In 1970, the school began operations with grades 1 through 12 under headmaster S.M. Eubanks. The day kindergarten Quincy campus opened in 1977.

==Campuses==
The current main campus is in unincorporated Gadsden County, Florida, with a Havana post office address. The kindergarten campus, the Robert F. Munroe Day Kindergarten, is in Quincy proper.

The campus which it previously used for teaching elementary through high school is in Mount Pleasant, an unincorporated area near Quincy, As of 2024 the athletic fields at this campus continue to be in use.

The main campus had 20 acre of land. Buildings on the Mount Pleasant campus included:
- Bates Science Building (1981). Named for George Davis Bates Jr. and Mortimer Boulware Bates.
- Billy Don Grant Student Center (1990). Named for a donor.
- Angus T. Hinson Elementary Science Lab & Maker's Space (2019).
- Carolyn Brinson May Auditorium. Remodeled and renamed in 2005.
- Mary Gray Munroe Library (1983). Named for the mother of the school's namesake.
- Byron and Isabel Suber Complex (1971). School gymnasium remodeled and renamed in 1998.
- VanLandingham & Mahaffey Building (1997). Holds classrooms for grades 1 and 2; named for Jimmy Mahaffey and Hall VanLandingham.
- Julia Munroe Woodward Elementary Building (1997). Holds classrooms for grades 3–5

The Quincy kindergarten campus included the John Allen Blitch Child Development Center (1987).

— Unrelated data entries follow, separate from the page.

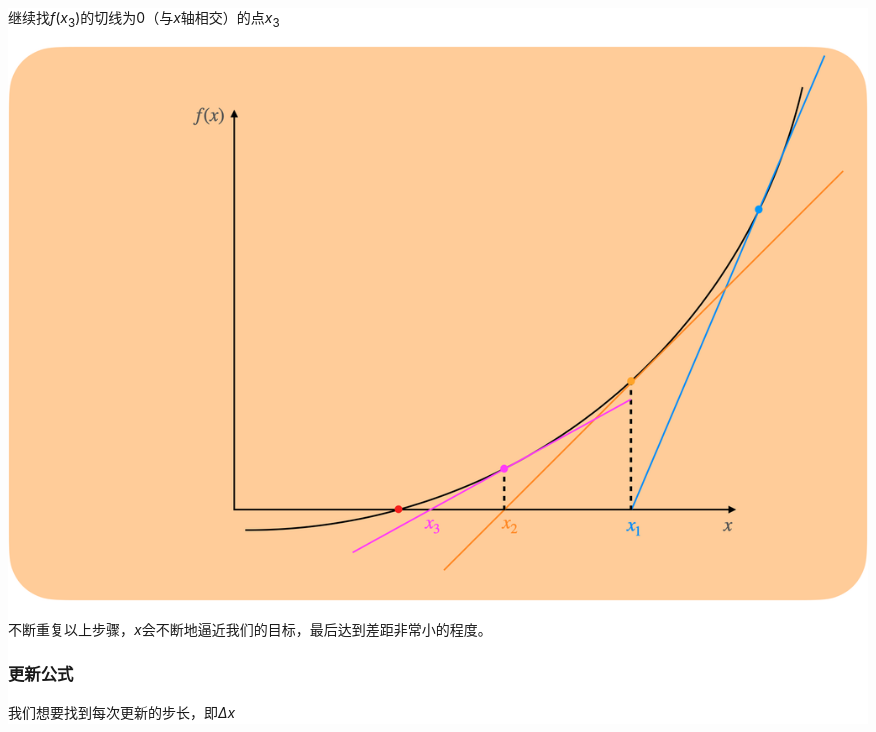 继续找$f(x_3)$的切线为0（与$x$轴相交）的点$x_3$

![Untitled](images/README/Untitled-164329157307334.png)

不断重复以上步骤，$x$会不断地逼近我们的目标，最后达到差距非常小的程度。

### 更新公式

我们想要找到每次更新的步长，即$\Delta x$
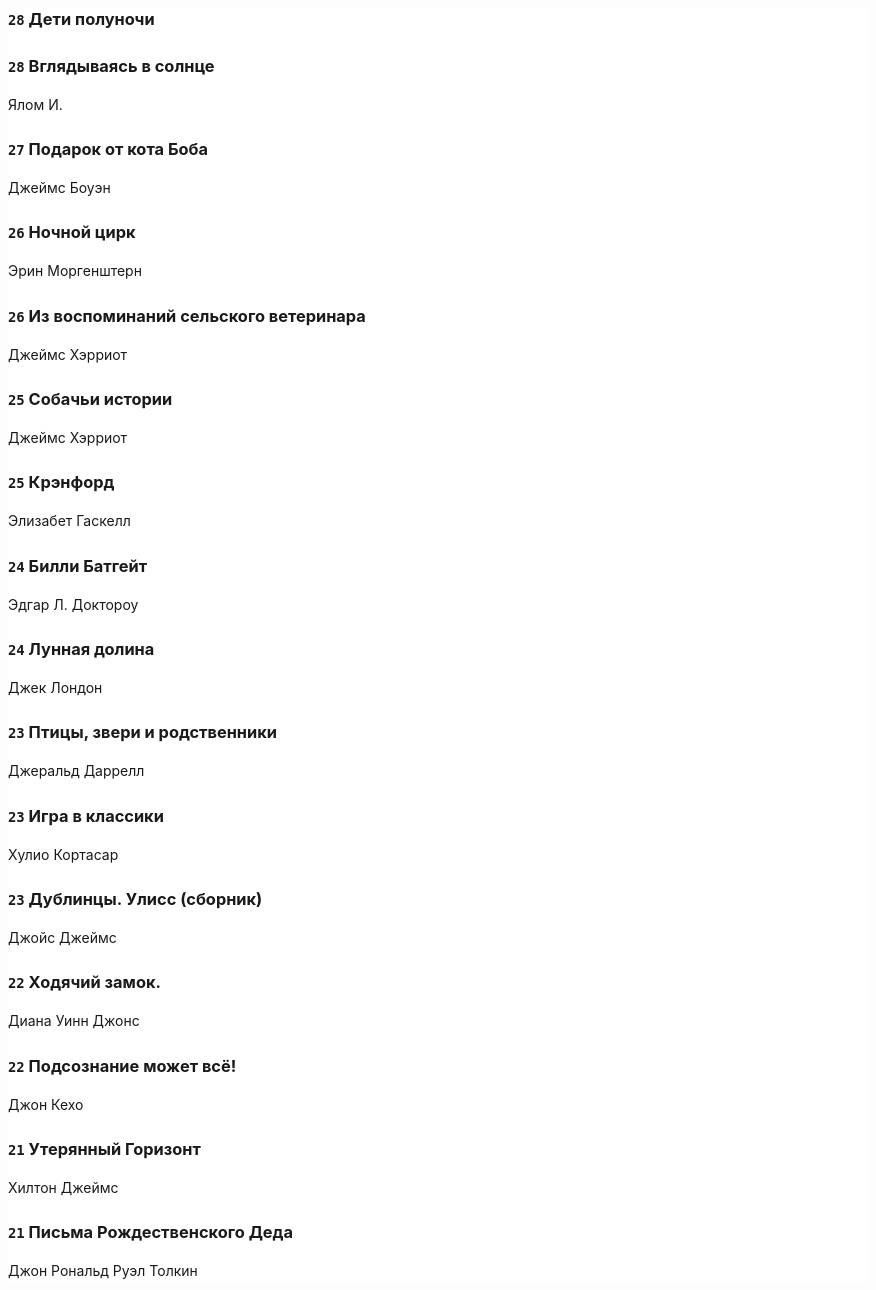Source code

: ### `28` Дети полуночи

### `28` Вглядываясь в солнце
Ялом И.

### `27` Подарок от кота Боба
Джеймс Боуэн

### `26` Ночной цирк
Эрин Моргенштерн

### `26` Из воспоминаний сельского ветеринара
Джеймс Хэрриот

### `25` Собачьи истории
Джеймс Хэрриот

### `25` Крэнфорд
Элизабет Гаскелл

### `24` Билли Батгейт
Эдгар Л. Доктороу

### `24` Лунная долина
Джек Лондон

### `23` Птицы, звери и родственники
Джеральд Даррелл

### `23` Игра в классики
Хулио Кортасар

### `23` Дублинцы. Улисс (сборник)
Джойс Джеймс

### `22` Ходячий замок.
Диана Уинн Джонс

### `22` Подсознание может всё!
Джон Кехо

### `21` Утерянный Горизонт
Хилтон Джеймс

### `21` Письма Рождественского Деда
Джон Рональд Руэл Толкин
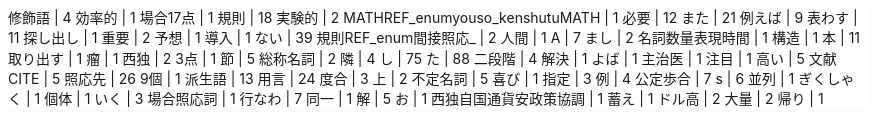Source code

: 修飾語 | 4
効率的 | 1
場合17点 | 1
規則 | 18
実験的 | 2
MATHREF_enumyouso_kenshutuMATH | 1
必要 | 12
また | 21
例えば | 9
表わす | 11
探し出し | 1
重要 | 2
予想 | 1
導入 | 1
ない | 39
規則REF_enum間接照応_ | 2
人間 | 1
A | 7
まし | 2
名詞数量表現時間 | 1
構造 | 1
本 | 11
取り出す | 1
瘤 | 1
西独 | 2
3点 | 1
節 | 5
総称名詞 | 2
隣 | 4
し | 75
た | 88
二段階 | 4
解決 | 1
よば | 1
主治医 | 1
注目 | 1
高い | 5
文献CITE | 5
照応先 | 26
9個 | 1
派生語 | 13
用言 | 24
度合 | 3
上 | 2
不定名詞 | 5
喜び | 1
指定 | 3
例 | 4
公定歩合 | 7
s | 6
並列 | 1
ぎくしゃく | 1
個体 | 1
いく | 3
場合照応詞 | 1
行なわ | 7
同一 | 1
解 | 5
お | 1
西独自国通貨安政策協調 | 1
蓄え | 1
ドル高 | 2
大量 | 2
帰り | 1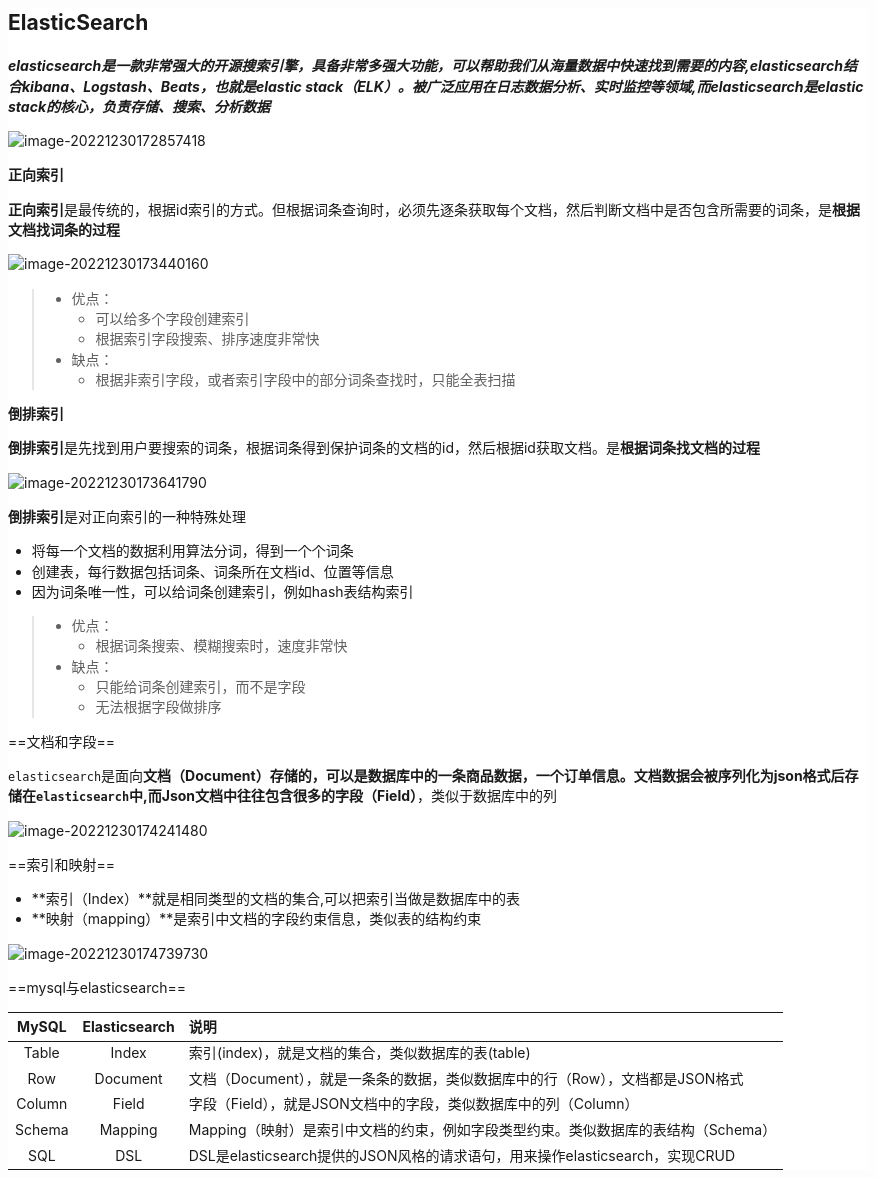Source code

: ## ElasticSearch

***elasticsearch是一款非常强大的开源搜索引擎，具备非常多强大功能，可以帮助我们从海量数据中快速找到需要的内容,elasticsearch结合kibana、Logstash、Beats，也就是elastic stack（ELK）。被广泛应用在日志数据分析、实时监控等领域,而elasticsearch是elastic stack的核心，负责存储、搜索、分析数据***

![image-20221230172857418](https://hougen.oss-cn-guangzhou.aliyuncs.com/blog-img/1710675893-fe9be7f97422ec1acc7140c61793ec476950a077.png)

**正向索引**

**正向索引**是最传统的，根据id索引的方式。但根据词条查询时，必须先逐条获取每个文档，然后判断文档中是否包含所需要的词条，是**根据文档找词条的过程**

![image-20221230173440160](https://hougen.oss-cn-guangzhou.aliyuncs.com/blog-img/1710675904-da2d578766f85cb2ca660bd2ce27dbea4355a31e.png)

> - 优点：
>   - 可以给多个字段创建索引
>   - 根据索引字段搜索、排序速度非常快
> - 缺点：
>   - 根据非索引字段，或者索引字段中的部分词条查找时，只能全表扫描

**倒排索引**

**倒排索引**是先找到用户要搜索的词条，根据词条得到保护词条的文档的id，然后根据id获取文档。是**根据词条找文档的过程**

![image-20221230173641790](https://hougen.oss-cn-guangzhou.aliyuncs.com/blog-img/1710675912-98392f5071381d9b7b8ad1fb937c27f38547a91d.png)

**倒排索引**是对正向索引的一种特殊处理

- 将每一个文档的数据利用算法分词，得到一个个词条
- 创建表，每行数据包括词条、词条所在文档id、位置等信息
- 因为词条唯一性，可以给词条创建索引，例如hash表结构索引

> - 优点：
>   - 根据词条搜索、模糊搜索时，速度非常快
> - 缺点：
>   - 只能给词条创建索引，而不是字段
>   - 无法根据字段做排序

==文档和字段==

`elasticsearch`是面向**文档（Document）**存储的，可以是数据库中的一条商品数据，一个订单信息。文档数据会被序列化为json格式后存储在`elasticsearch`中,而Json文档中往往包含很多的**字段（Field）**，类似于数据库中的列

![image-20221230174241480](https://hougen.oss-cn-guangzhou.aliyuncs.com/blog-img/1710675916-d604599bf5088c6a67d7992878977ffbabbeeae4.png)

==索引和映射==

- **索引（Index）**就是相同类型的文档的集合,可以把索引当做是数据库中的表
- **映射（mapping）**是索引中文档的字段约束信息，类似表的结构约束

![image-20221230174739730](https://hougen.oss-cn-guangzhou.aliyuncs.com/blog-img/1710675920-15b48662ec74719e2b5cea8182bae00a924da347.png)

==mysql与elasticsearch==


| **MySQL** | **Elasticsearch** | **说明**                                                                          |
| :---------: | :-----------------: | :---------------------------------------------------------------------------------- |
|   Table   |       Index       | 索引(index)，就是文档的集合，类似数据库的表(table)                                |
|    Row    |     Document     | 文档（Document），就是一条条的数据，类似数据库中的行（Row），文档都是JSON格式     |
|  Column  |       Field       | 字段（Field），就是JSON文档中的字段，类似数据库中的列（Column）                   |
|  Schema  |      Mapping      | Mapping（映射）是索引中文档的约束，例如字段类型约束。类似数据库的表结构（Schema） |
|    SQL    |        DSL        | DSL是elasticsearch提供的JSON风格的请求语句，用来操作elasticsearch，实现CRUD       |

In 2021, the school planned to move its main campus to a new 40 acre site on the eastern edge of Gadsden County, near the boundary with Leon County. It planned to continue operating the Quincy kindergarten. The move would make it easier for high school students to take courses at Tallahassee Community College. After the move, the school continued to use the sports fields in the former Mount Pleasant campus.